When you are going to be engaging in option trading, it is very important that you learn the proper terminology of the option market. Buying an option is called put and selling an option is called call. Option sellers have to put or call the underlying instrument if someone who owns the option exercises it.
The strike price of a stock is defined as the value that the stock can be bought or sold if its option is exercised. There are a range of options that are available for a give stock or asset. If a stock is listed below 25 dollars, the strike options are usually in 2 1/2 dollar increments. Higher priced stocks usually have their options listed in increments of 5 dollars.
Expiration date means the day the option closes. Options generally expire at the end of the business day on the third Friday of the month of expiration. Every listed option has an option that can be accessed for this current month plus the following month plus any specified month in the future. Similarly, every stock has the exact same monthly cycle in which options are recommended. Usually there's 3 fixed expiring cycles on tap. Plus all cycles are required to have four month intervals. The MACD (which stands for Moving Average Convergence or Divergence) is, in fact, an indication of technical analysis.
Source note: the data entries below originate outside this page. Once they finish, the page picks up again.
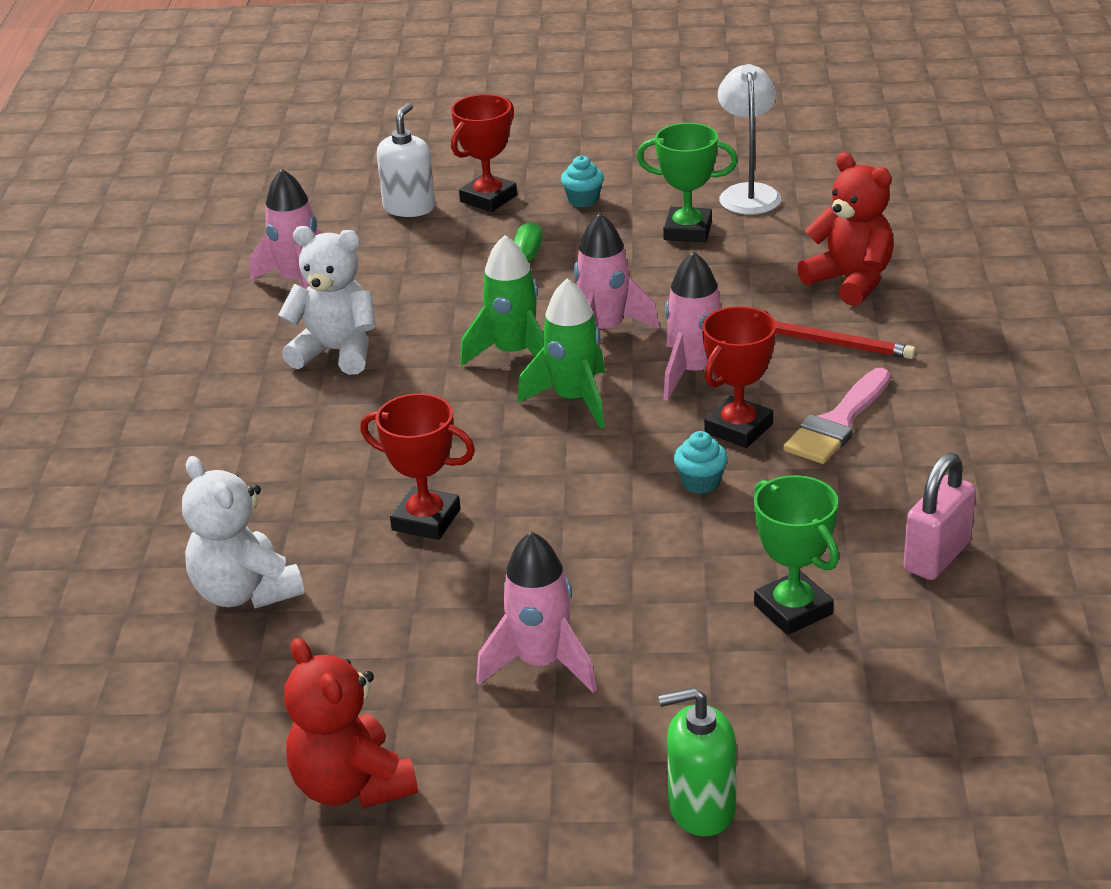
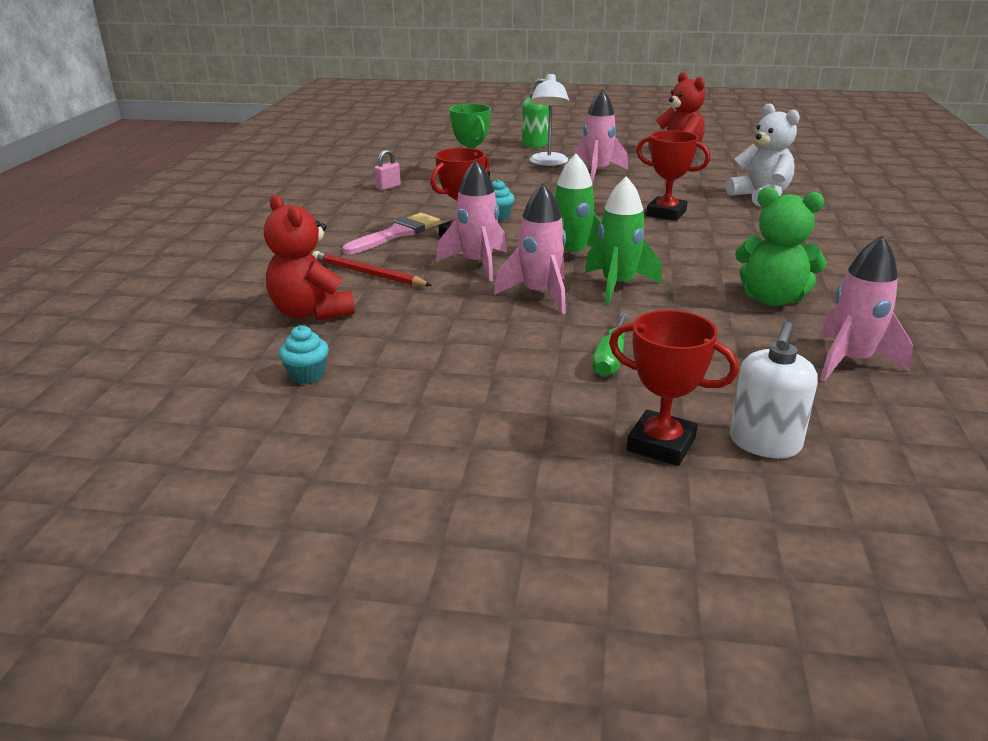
camera: 175 degrees left, 5 degrees down
(336, 352) = (772, 299): white teddy bear -> green teddy bear
(488, 198) = (661, 444): red trophy -> red trophy turned 75 degrees clockwise
(583, 200) = (538, 428): turquoise cupcake -> turquoise cupcake (307, 375)
(688, 231) = (431, 375): green trophy -> none
(748, 193) = (337, 414): white lamp -> white lamp (548, 163)
(937, 556) = (388, 187): pink padlock -> pink padlock, size x0.58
There is more potential with option trading than with any other form of investment that has ever existed. Because the up-front cost of this activity is lower than that of stock trading, one gets a high leverage means of investing that lessens one's risks significantly and can result in a significant financial gain. There are two opposite ways to do such trading: calls and puts. You must understand the subtleties and challenges of both while doing stock options trading. The technical indicator used most frequently is the MACD indicator that stands for Moving Average Convergence/Divergence.